**Work instructions**
Show every line below where "down" appears.

════════════════════

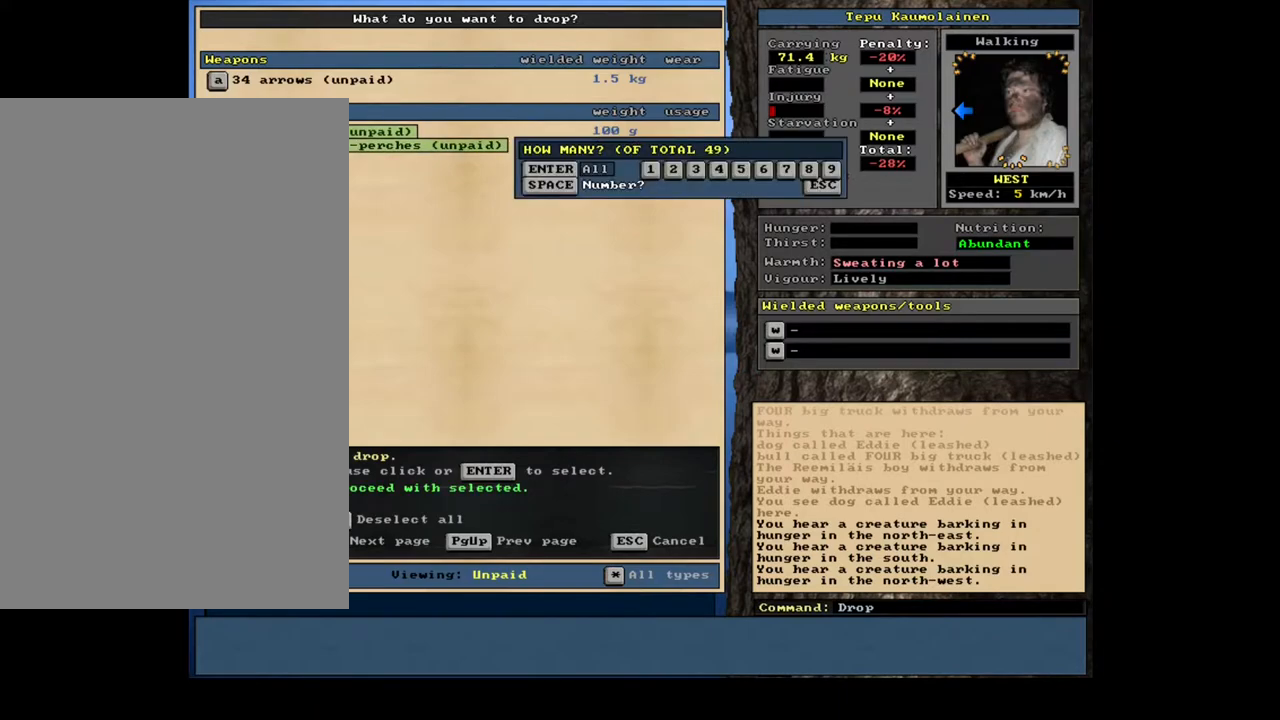
{"keys": ["9"], "mouse": [], "events": [[17, "return", "up"], [483, "9", "down"]]}
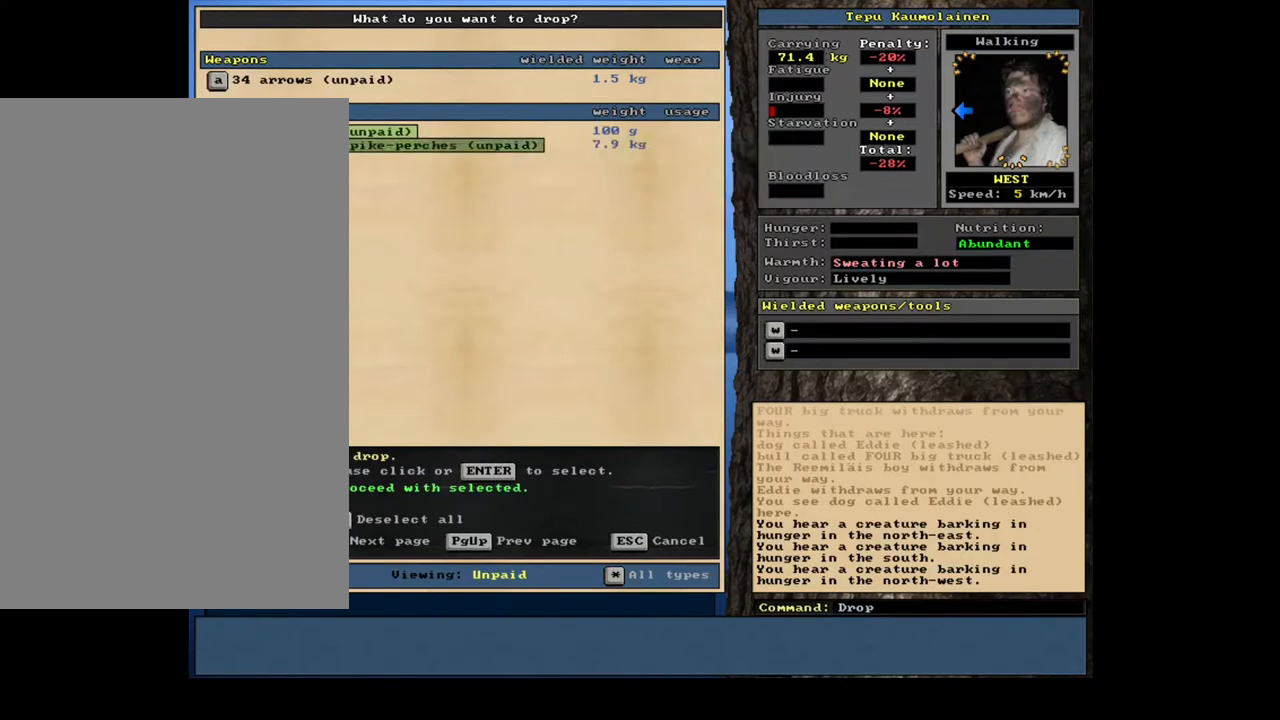
{"keys": [], "mouse": [], "events": [[83, "9", "up"]]}
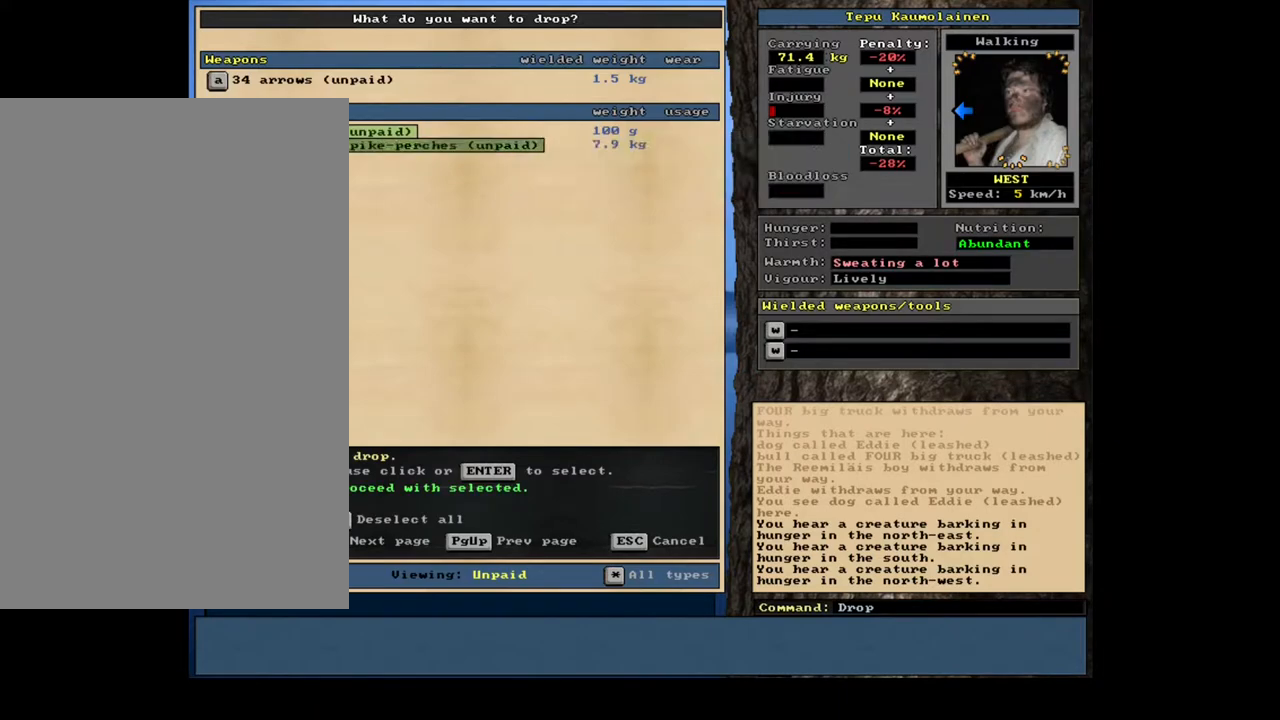
{"keys": [], "mouse": [], "events": []}
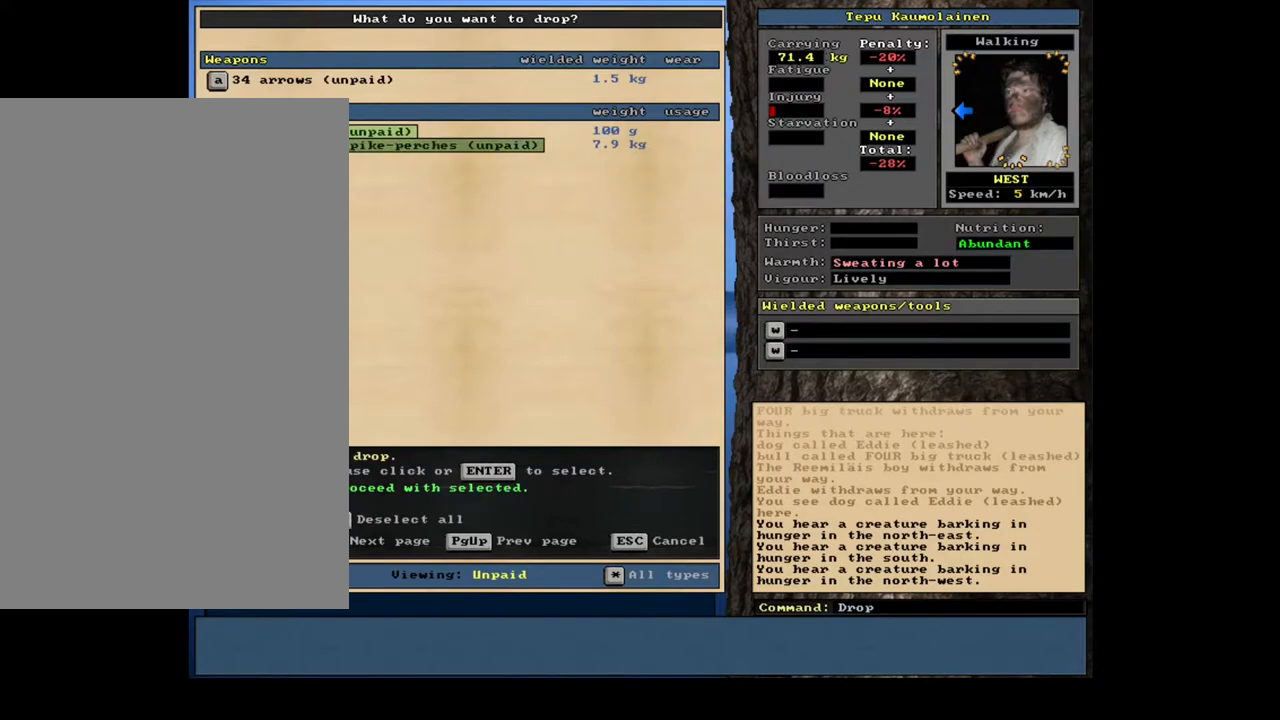
{"keys": [], "mouse": [], "events": [[300, "space", "down"], [383, "space", "up"]]}
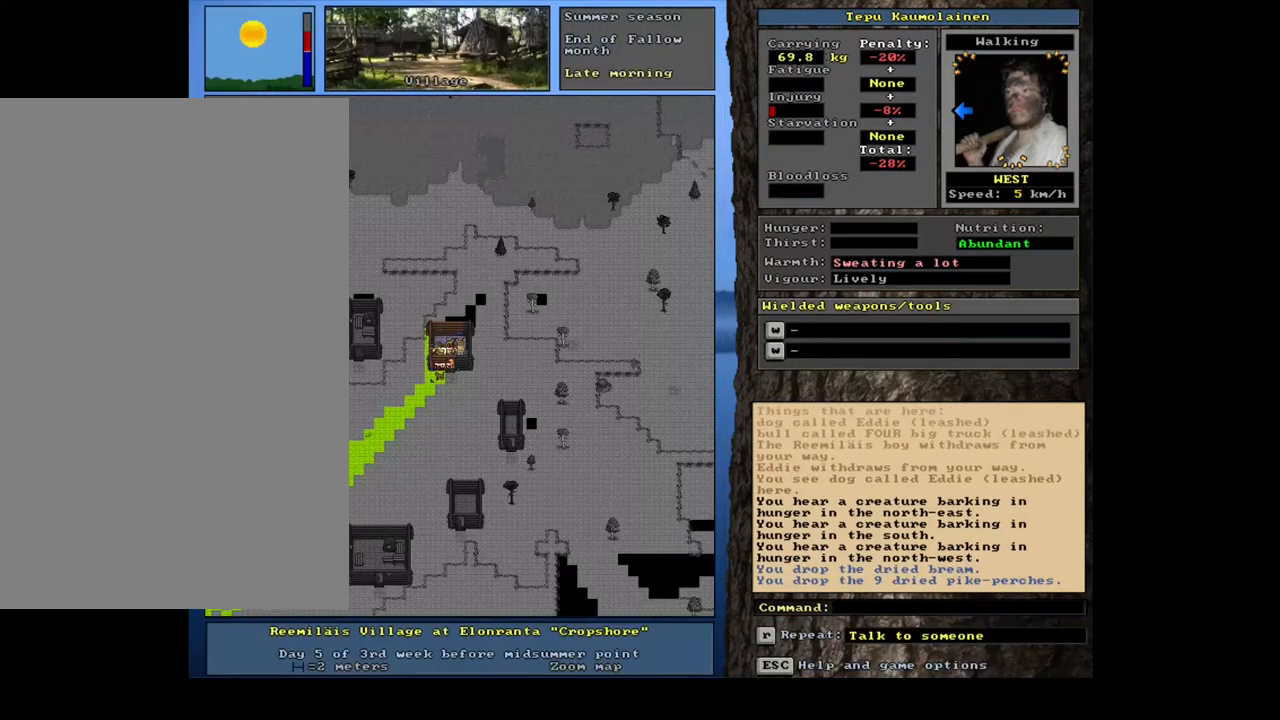
{"keys": ["ctrl_l"], "mouse": [], "events": [[50, "num4", "down"], [117, "num4", "up"], [317, "ctrl_l", "down"], [367, "num1", "down"], [483, "num1", "up"]]}
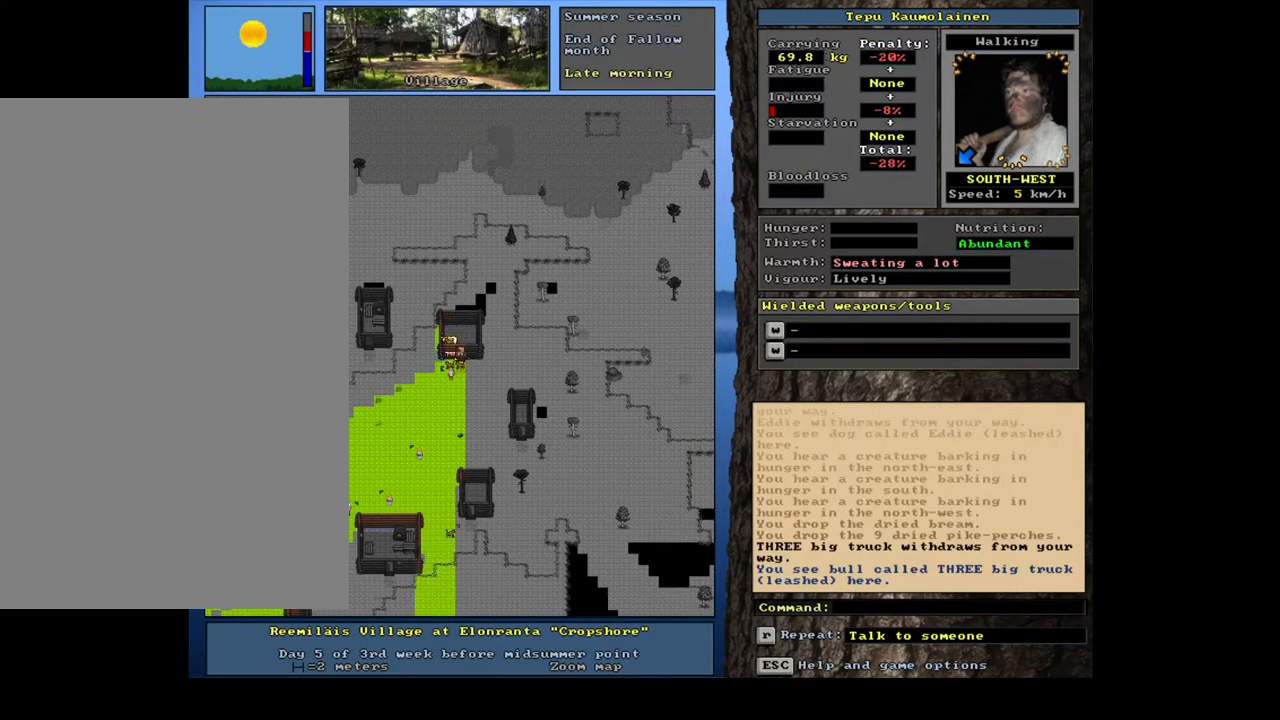
{"keys": [], "mouse": [], "events": [[250, "ctrl_l", "up"], [350, "num4", "down"], [483, "num4", "up"]]}
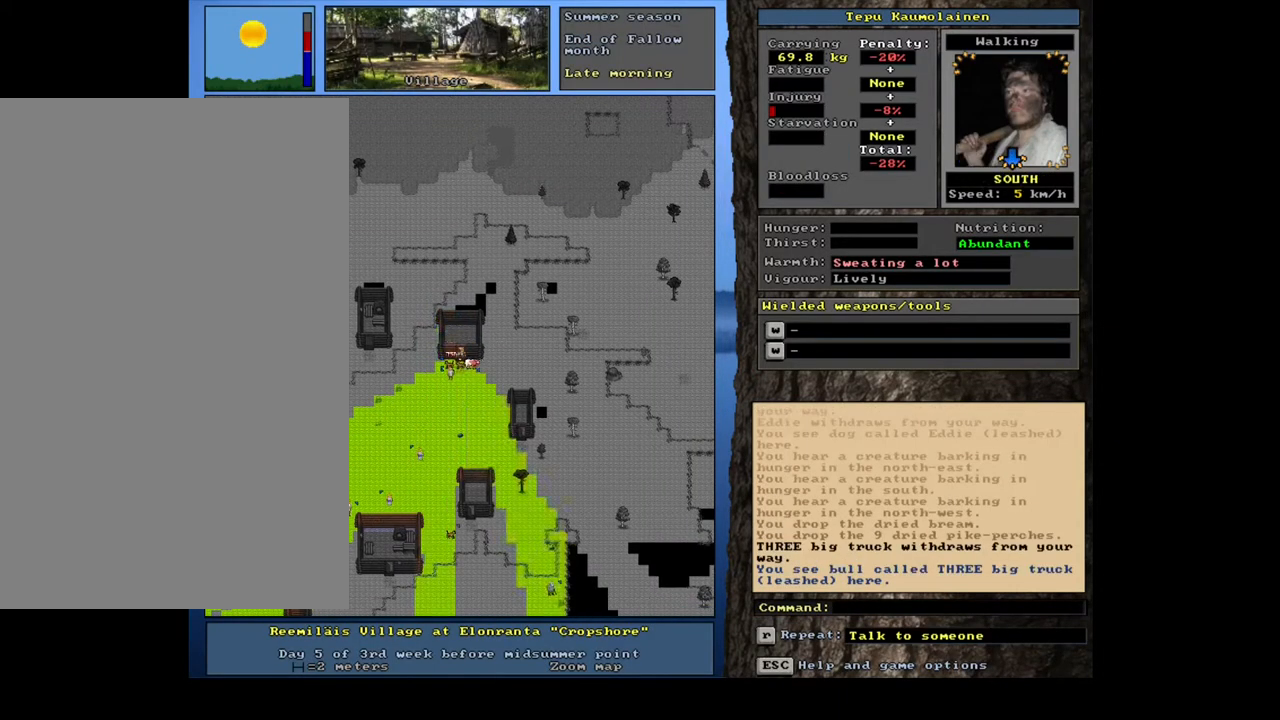
{"keys": [], "mouse": [], "events": []}
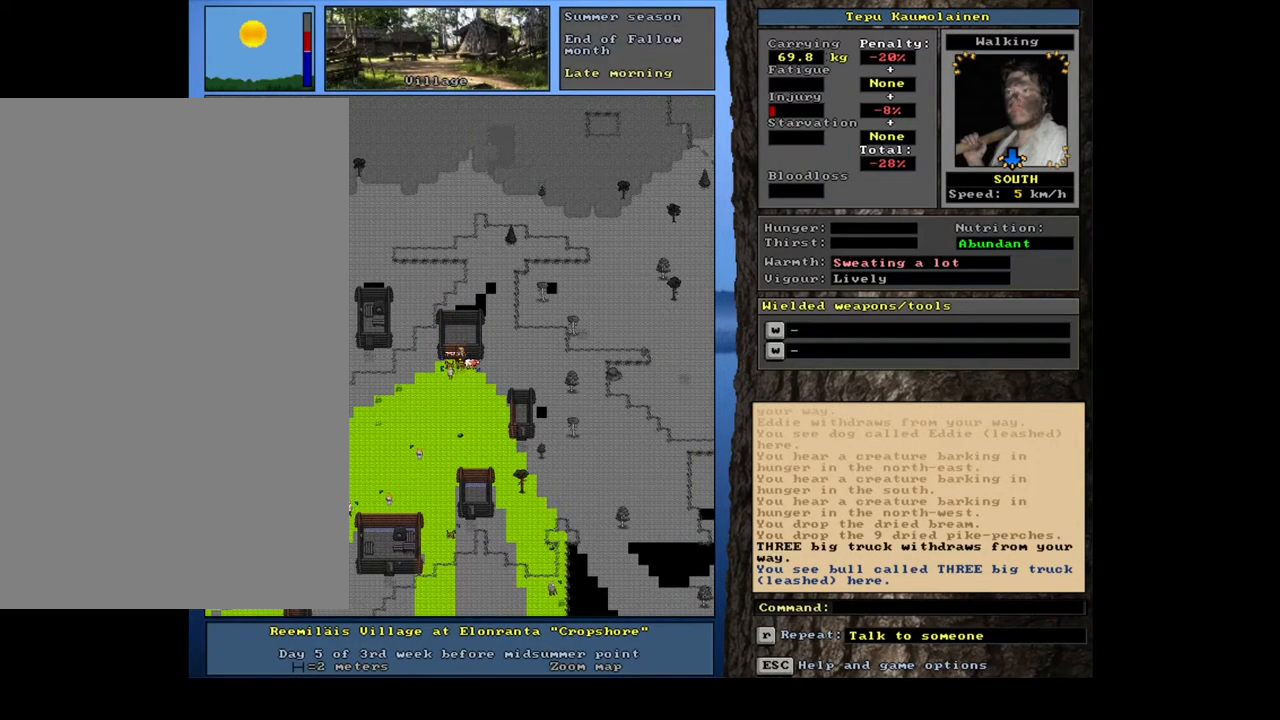
{"keys": [], "mouse": [], "events": [[217, "shift_l", "down"], [300, "shift_l", "up"]]}
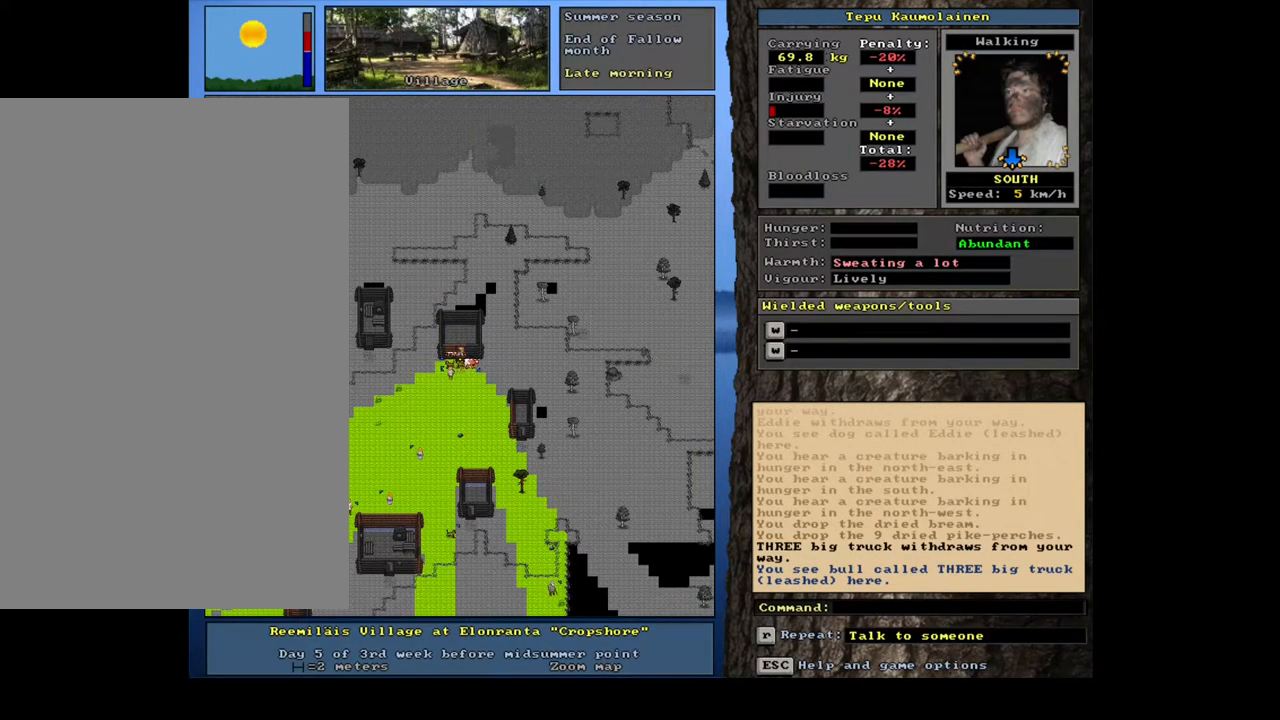
{"keys": ["ctrl_l"], "mouse": [], "events": [[200, "ctrl_l", "down"], [383, "num1", "down"], [450, "num1", "up"]]}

════════════════════

**Answer to this problem**
{"keys": ["9"], "mouse": [], "events": [[17, "return", "up"], [483, "9", "down"]]}
{"keys": [], "mouse": [], "events": [[300, "space", "down"], [383, "space", "up"]]}
{"keys": ["ctrl_l"], "mouse": [], "events": [[50, "num4", "down"], [117, "num4", "up"], [317, "ctrl_l", "down"], [367, "num1", "down"], [483, "num1", "up"]]}
{"keys": [], "mouse": [], "events": [[250, "ctrl_l", "up"], [350, "num4", "down"], [483, "num4", "up"]]}
{"keys": [], "mouse": [], "events": [[217, "shift_l", "down"], [300, "shift_l", "up"]]}
{"keys": ["ctrl_l"], "mouse": [], "events": [[200, "ctrl_l", "down"], [383, "num1", "down"], [450, "num1", "up"]]}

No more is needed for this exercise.